The new StudiVZ apps are based on Google’s OpenSocial set of APIs. So theoretically they could also run on other networks that support the standard, like MySpace, Friendster or LinkedIn. But in practice every platform has different requirements, says Wooga founder Jens Begemann, and needs its own version of each app. That’s why his company, which he founded in January, concentrates exclusively on the VZ networks and on Facebook. Wooga’s first social game, Brain Buddies, is free but they plan to release four games per year and will charge for virtual goods in games. The company behind StudiVZ,  VZ-Netzwerke, will take 30 per cent of every app’s sales or advertising revenue.

Playing Wooga's Brain Buddies on StudiVZ.

Playing Wooga's Brain Buddies on StudiVZ.

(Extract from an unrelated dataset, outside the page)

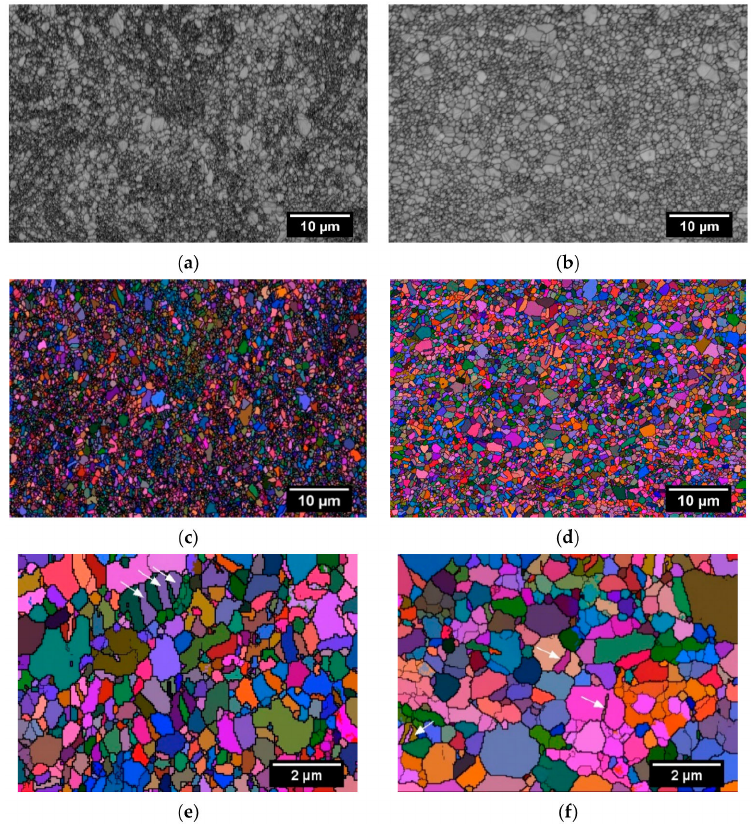
Figure 2. The microstructure of experimental materials from the EBSD analysis displayed in band contrast ( a , b ) and Euler’s colours ( c–f ), twins in the microstructure are marked by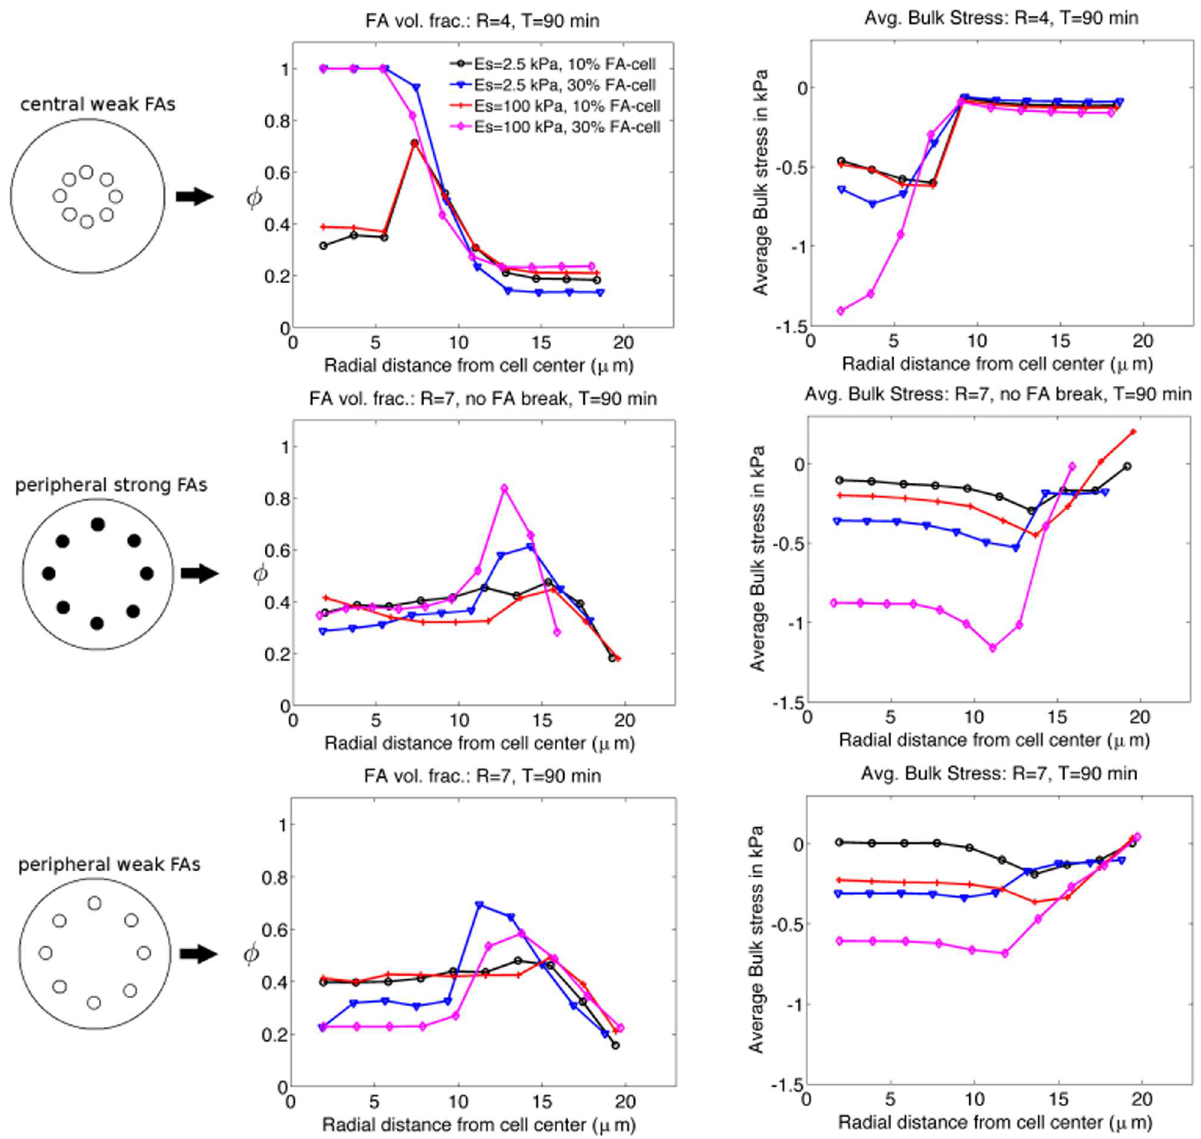
Fig 7. Dependence of FA volume fraction ϕ and bulk stress on spread cell radius. We considerfour different substrate Young’s modulus,FA-cell area ratio combinations: black- E s = 2.5 kPa, 10%, blue- E s = 2.5 kPa, 30%, red- E s = 100 kPa, 10%, magenta- E s = 100 kPa, 30%. A legendfor all graphs is in the top left panel, and the initial FA configurationsfor data illustratedin a given row are shown in the left-most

CEO Markus Berger-de León has applied tight security policies to third-party apps to avoid the type of scams that TechCrunch recently dug up on Facebook and MySpace. Not only because he needs to regain confidence after all three of the company’s social networks got hacked and were subsequently blackmailed in October with the intruder finally committing suicide in jail. But also because the German online privacy laws are among the strictest in the world, even Google Analytics is in danger of being banned in our country. “Most Facebook apps are basically illegal under German law”, says Berger-de León, because they pass too much private data to third parties without the users’ consent.

To address this, VZ-Netzwerke works with so-called “business cards”: For every app, users have to complete a form with the information they want to share. False names and incomplete data are also possible. This is contrast with the approach that other social networks take where all apps are given access to profile data, photos and buddy-lists etc. Most users will probably only work with two or three business cards, depending on their desired degree of anonymity. Every app gets thoroughly reviewed before approval and 3rd party ad networks are forbidden. All advertising sales are handled by VZ-Netzwerke, with revenue shared with the app providers. This obviously helps VZ-Netzwerke generate additional revenue but it also avoids scammy ads that trick users with private photos or personal information to make them look like messages from friends, says Berger-de León.

Users can share their own data with an app, not that of their friends. For app providers it’s also impossible to converge a user’s data from one app to another into a unified profile. When an app gets uninstalled, the provider loses all the user’s data. And finally, the social network regularly erases all app user data. After 24 hours the app provider has to re-download the user’s data from VZ-Netzwerke’s servers.